If we continue with the chart that was shared during AMD Financial Analyst Day 2020, Milan-X has four HBM stacks, one for each chiplet. Assuming Milan-X contains the latest HBM2E modules, each stack can provide up to 16GB and 460GBps of memory bandwidth. In a configuration with four stacks, a single Milan-X chip can finally provide a total of 64GB and 1,840 GBps of memory bandwidth, slightly below the 2 TBps mark.
AMD EPYC Milan-X specifications*
*Specifications have not been confirmed.
points detective momomo_us It is said that the specifications of Milan-X have been discovered. OPN (Order Part Number) is available on AMD’s Product master file So they are legal.
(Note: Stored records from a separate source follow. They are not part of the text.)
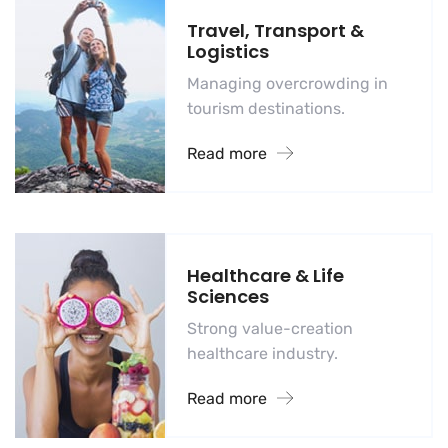
Travel, Transport &
Logistics
Managing overcrowding in
tourism destinations.
Read more
Healthcare & Life
Sciences
Strong value-creation
healthcare industry.
Read more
According to the leaked information, Milan-X is likely to be launched under the EPYC 7073 series brand, which makes sense, because Milan makes its debut under the name of the 7003 series.
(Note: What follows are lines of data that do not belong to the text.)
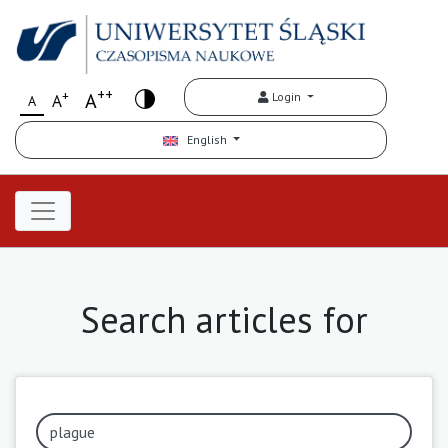
++
+
A
Login
A
A
English
Search articles for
EPYC 7773X seems to be the flagship SKU of the Milan-X series. It is likely to be the Milan-X counterpart of the existing EPYC 7763. Therefore, EPYC 7573X, 7473X, and 7373X may be equivalent to EPYC 7543, 7443, and 7343, respectively. According to momomo_us, Milan-X and Milan share the same core configuration as previously speculated. On the other hand, clock speed is still a mystery. We did notice that there was no mention of the 56-core, 48-core, 28-core or 8-core models of Milan-X. Nevertheless, it seems reasonable that momomo_us has not found them.
Given the design, Milan-X may be a stopgap measure for Intel’s upcoming launch Sapphire Rapids with HBM memory. EPYC Genoa is AMD’s powerhouse and a true competitor of Sapphires Rapid. However, Genoa is not expected to arrive until 2022.